■ READING TEXT:
At about the time the two figured out Weyaweya, Ernie Smith at the online publication Tedium: The Dull Side of the Internet wrote about the purchase of the sports blog Deadspin by a Maltese company. College football enthusiasts might recall that Deadspin broke the Manti Te’o “Girlfriend Who Didn’t Exist” story in 2013. (The Notre Dame linebacker achieved great success and acclaim on the field after his grandmother and “girlfriend” died on the same day; Deadspin’s reporters discovered that Te’o had been catfished, and the girlfriend was a hoax by a man in Seattle.)

Deadspin had been bought in March by Lineup Publishing, a company that Smith determined had been set up five days earlier. He tracked the company through its IP address to a “Finnish casino splog,” or spam blog. About a week later, journalist Michael Greshko wrote at 404media.co that he’d found the name Max Noremo buried in the source code for Lineup Publishing. Noremo is associated with a number of companies that specialize in search engine optimization (SEO) — or constructing website content so that it comes to the top in an online search — a number of them related to gambling, which is a healthy industry in Malta.

Belfiore had noticed Noremo’s name in a bankruptcy court document announcing the sale of the News-Press website. Noremo’s email address on the proof of service is RedEarth.Ltd, a tech company “active within iGaming, Trading/Forex and e-commerce,” according to its website, which also lists Cricfolks and GamblingTimes.com.

“If GamblingTimes.com and CricFolks.com are the model for how these companies treat media, then we’re looking at AI-generated slop (GamblingTimes.com) or extreme SEO with very few editorial staff (CricFolks.com),” Greschko wrote on X. “Either way, I worry that Deadspin doesn’t have a bright journalistic future ahead of it.”

Zach Grimshaw | Courtesy

“People had watched the Deadspin sale very closely,” Belfiore said, as the practice of selling real websites that became zombie farms was becoming known. “It can be non-obvious that the stories are AI-generated. You can get through a whole article that seems factually reasonable,” Belfiore said, “but it drives clicks. It makes money.” Also, paid content isn’t always labeled as such, Belfiore asserted, so it’s more difficult to know what’s an ad and what’s not.

Deadspin’s staff were let go when the website sold. Its stories are now filed by Field Services Media under a pre-existing contract, said Derek Harper, CEO of Field Services and a longtime sports writer. He viewed AI as the enemy for the publishing industry, he said in a brief conversation on Friday. “Deadspin’s stories used to headline the site. We provide content about games and events from more than 200 freelancers who write for us,” he said. When he asked the new owners what they planned, they’d said they were still figuring it out, Harper said.

In an email, Noremo stated the News-Press acquisition was unrelated to Deadspin’s purchase by Lineup Publishing: “The plan is, if we do buy the domain, to revive the site with its previous content and find a buyer. We do not plan to add any new content. The site will simply be restored, assuming the backup files of the website are complete, all the old articles will be preserved.”

Nonetheless, Belfiore is hoping a white knight will ride in before the sale on Tuesday, April 9, at the bankruptcy court: “Color me extremely skeptical,” he said of Noremo’s comment.

Grimshaw explained further: Not only would a live website show a buyer what they were buying, “every day the website remains offline, it loses domain authority, which measures a website’s credibility in the eyes of search engines like Google,” he said. “In other words, the longer it’s offline, its ability to rank highly in search engines decreases and the less valuable it becomes to a buyer.”

Neither of them saw the ultimate buyer deviating from the predatory business plan that has evolved out of failed legacy media sites. If Weyaweya prevails, however, the virtual doors to the News-Press content might open again for a time.

■ DATASET RECORDS:

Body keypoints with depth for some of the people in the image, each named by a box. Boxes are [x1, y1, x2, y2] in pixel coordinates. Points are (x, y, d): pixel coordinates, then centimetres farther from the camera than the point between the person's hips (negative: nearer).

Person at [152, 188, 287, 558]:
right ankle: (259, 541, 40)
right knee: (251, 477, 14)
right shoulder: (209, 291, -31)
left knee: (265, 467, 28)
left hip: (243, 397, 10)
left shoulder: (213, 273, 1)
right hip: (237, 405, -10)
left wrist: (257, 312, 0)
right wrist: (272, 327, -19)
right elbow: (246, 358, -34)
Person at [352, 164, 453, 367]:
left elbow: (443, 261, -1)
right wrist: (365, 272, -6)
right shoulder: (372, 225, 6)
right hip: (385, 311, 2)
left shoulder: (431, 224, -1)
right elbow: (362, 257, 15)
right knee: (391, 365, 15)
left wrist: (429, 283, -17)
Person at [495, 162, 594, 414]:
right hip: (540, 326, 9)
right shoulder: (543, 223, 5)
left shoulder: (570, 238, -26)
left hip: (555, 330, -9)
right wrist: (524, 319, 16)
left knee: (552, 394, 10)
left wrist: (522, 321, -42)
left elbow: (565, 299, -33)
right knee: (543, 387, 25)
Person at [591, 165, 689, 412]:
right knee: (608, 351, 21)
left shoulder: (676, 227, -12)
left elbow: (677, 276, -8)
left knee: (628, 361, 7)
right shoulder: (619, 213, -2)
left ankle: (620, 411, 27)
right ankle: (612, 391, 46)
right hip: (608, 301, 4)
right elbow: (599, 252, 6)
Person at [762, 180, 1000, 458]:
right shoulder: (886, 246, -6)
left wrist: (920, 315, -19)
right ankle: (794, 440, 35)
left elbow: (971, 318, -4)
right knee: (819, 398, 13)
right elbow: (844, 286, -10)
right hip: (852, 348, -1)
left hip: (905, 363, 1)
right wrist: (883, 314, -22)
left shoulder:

■ WORK INSTRUCTIONS:
1. Below the article and the entries, rewrite the article from "In an email, Noremo" through "of Noremo’s comment.", replacing "white knight" with "rescuer".
2. Answer these questions from the article above the entries:
(a) Which company bought Deadspin in March?
(b) According to Grimshaw, what does domain authority measure?
(c) How many freelancers does Field Services Media say write for it?

■ TASK-BY-TASK ANSWERS:
1.
In an email, Noremo stated the News-Press acquisition was unrelated to Deadspin’s purchase by Lineup Publishing: “The plan is, if we do buy the domain, to revive the site with its previous content and find a buyer. We do not plan to add any new content. The site will simply be restored, assuming the backup files of the website are complete, all the old articles will be preserved.”

Nonetheless, Belfiore is hoping a rescuer will ride in before the sale on Tuesday, April 9, at the bankruptcy court: “Color me extremely skeptical,” he said of Noremo’s comment.

2.
(a) Lineup Publishing
(b) A website's credibility in the eyes of search engines like Google
(c) More than 200